Copy out each line of the data holding "worn".

:: EXERCISE INPUTS

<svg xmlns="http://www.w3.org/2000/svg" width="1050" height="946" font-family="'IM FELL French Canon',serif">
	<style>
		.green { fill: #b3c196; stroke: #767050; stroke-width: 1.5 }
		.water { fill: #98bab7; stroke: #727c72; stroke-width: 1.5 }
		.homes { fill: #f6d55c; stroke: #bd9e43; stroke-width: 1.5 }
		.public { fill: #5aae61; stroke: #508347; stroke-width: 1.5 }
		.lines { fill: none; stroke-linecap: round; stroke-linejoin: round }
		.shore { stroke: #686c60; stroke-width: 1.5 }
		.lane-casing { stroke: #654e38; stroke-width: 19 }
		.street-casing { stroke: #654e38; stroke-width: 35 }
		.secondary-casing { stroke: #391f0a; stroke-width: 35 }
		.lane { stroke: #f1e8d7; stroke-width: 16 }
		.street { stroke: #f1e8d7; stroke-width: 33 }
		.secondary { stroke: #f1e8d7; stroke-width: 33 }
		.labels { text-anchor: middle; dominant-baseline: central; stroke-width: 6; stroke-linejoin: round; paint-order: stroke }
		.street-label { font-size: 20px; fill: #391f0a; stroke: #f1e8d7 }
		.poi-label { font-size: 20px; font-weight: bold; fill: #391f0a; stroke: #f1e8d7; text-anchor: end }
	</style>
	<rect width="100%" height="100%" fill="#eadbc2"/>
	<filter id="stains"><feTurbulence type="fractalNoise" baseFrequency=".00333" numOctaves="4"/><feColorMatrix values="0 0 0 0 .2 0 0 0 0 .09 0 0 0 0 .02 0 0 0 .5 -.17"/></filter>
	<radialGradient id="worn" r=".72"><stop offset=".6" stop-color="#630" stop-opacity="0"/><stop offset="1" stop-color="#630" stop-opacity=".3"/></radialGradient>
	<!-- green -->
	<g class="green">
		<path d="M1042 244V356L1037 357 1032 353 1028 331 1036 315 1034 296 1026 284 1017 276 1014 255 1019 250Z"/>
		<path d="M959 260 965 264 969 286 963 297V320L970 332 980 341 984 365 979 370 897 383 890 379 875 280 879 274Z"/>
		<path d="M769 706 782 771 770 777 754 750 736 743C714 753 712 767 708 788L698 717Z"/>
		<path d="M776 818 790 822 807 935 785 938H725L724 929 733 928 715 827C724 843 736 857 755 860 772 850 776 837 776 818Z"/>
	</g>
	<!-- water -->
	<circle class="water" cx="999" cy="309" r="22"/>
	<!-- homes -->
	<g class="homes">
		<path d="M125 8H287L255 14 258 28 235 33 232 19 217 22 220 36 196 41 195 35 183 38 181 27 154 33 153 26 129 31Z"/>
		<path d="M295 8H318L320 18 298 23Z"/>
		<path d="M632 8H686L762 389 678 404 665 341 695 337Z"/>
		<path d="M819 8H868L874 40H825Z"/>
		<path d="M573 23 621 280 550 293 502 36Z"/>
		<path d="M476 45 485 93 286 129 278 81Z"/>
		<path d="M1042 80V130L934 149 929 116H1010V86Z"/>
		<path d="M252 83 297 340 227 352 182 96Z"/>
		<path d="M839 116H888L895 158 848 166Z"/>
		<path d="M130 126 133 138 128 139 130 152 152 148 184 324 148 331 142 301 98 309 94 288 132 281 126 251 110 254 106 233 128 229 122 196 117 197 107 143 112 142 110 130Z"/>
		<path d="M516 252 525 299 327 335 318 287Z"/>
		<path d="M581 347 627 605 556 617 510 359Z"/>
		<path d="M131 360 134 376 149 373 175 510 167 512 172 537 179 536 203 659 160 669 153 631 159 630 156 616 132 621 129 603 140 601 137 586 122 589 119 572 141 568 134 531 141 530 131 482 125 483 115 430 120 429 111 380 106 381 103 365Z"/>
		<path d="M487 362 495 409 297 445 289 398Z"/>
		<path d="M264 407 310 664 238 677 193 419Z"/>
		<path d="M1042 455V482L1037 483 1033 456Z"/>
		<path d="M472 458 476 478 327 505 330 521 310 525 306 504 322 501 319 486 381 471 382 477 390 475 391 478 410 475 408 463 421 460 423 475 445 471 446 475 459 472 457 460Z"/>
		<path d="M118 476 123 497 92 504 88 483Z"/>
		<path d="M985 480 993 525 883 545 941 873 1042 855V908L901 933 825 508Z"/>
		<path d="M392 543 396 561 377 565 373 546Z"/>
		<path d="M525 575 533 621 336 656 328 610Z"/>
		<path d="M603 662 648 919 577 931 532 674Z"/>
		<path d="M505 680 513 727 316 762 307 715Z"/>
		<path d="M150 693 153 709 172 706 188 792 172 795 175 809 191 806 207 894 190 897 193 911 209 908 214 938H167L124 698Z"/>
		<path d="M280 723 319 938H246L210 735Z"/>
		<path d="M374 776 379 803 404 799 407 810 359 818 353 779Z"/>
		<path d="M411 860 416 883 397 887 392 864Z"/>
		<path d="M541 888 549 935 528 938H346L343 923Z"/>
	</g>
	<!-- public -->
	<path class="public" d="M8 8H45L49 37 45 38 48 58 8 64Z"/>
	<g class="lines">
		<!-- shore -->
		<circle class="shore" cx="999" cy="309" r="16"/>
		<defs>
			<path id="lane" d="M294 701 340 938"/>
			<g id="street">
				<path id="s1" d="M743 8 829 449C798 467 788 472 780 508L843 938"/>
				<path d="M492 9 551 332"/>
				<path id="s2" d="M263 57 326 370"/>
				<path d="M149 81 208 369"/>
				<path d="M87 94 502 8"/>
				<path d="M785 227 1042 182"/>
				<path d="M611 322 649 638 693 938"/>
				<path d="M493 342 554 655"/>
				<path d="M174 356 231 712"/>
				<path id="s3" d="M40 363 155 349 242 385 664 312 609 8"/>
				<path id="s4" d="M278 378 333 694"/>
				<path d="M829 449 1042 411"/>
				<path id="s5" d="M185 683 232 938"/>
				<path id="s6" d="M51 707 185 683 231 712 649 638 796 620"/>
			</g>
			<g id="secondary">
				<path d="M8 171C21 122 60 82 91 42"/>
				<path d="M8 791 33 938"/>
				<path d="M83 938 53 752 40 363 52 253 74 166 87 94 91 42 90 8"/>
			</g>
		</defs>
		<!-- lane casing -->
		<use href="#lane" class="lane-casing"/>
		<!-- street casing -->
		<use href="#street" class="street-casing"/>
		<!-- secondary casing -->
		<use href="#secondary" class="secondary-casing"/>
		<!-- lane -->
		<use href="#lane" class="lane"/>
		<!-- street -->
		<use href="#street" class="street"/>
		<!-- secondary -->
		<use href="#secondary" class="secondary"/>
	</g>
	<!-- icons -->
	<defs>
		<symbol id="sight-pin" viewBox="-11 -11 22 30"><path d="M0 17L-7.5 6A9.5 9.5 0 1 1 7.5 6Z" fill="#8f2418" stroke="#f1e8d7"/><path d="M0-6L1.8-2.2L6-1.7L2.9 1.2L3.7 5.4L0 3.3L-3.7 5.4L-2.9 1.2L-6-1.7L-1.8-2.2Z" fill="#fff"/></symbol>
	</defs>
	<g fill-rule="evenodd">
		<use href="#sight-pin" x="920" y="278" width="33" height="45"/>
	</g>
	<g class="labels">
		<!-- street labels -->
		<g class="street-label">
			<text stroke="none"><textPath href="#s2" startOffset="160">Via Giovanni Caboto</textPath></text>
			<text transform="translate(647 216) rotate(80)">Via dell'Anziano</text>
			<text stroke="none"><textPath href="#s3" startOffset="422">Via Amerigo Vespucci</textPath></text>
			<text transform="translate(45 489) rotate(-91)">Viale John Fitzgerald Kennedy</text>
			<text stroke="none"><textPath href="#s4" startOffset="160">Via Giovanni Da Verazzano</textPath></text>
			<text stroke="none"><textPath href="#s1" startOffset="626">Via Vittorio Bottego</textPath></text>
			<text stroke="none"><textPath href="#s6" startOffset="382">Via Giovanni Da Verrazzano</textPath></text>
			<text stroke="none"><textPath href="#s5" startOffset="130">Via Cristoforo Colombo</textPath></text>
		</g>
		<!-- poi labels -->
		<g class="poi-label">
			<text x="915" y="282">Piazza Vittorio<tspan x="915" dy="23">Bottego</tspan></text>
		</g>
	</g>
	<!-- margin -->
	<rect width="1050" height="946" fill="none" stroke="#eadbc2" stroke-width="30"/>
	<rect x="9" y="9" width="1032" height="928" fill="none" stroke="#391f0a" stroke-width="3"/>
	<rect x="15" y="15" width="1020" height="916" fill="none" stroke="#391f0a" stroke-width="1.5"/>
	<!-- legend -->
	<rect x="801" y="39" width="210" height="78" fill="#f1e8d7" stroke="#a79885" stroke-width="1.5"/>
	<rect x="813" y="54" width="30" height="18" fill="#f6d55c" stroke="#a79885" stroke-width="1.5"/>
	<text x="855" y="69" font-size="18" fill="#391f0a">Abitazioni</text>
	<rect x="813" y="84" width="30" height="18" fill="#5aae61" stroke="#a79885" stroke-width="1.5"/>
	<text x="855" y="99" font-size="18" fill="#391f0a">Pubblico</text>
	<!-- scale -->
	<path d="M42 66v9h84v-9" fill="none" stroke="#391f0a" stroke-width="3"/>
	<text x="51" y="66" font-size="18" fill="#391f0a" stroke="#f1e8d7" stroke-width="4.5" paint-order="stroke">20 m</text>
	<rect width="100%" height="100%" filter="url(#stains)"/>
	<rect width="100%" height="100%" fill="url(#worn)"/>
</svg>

::::

**OUTPUT OF THE TASK:**
	<radialGradient id="worn" r=".72"><stop offset=".6" stop-color="#630" stop-opacity="0"/><stop offset="1" stop-color="#630" stop-opacity=".3"/></radialGradient>
	<rect width="100%" height="100%" fill="url(#worn)"/>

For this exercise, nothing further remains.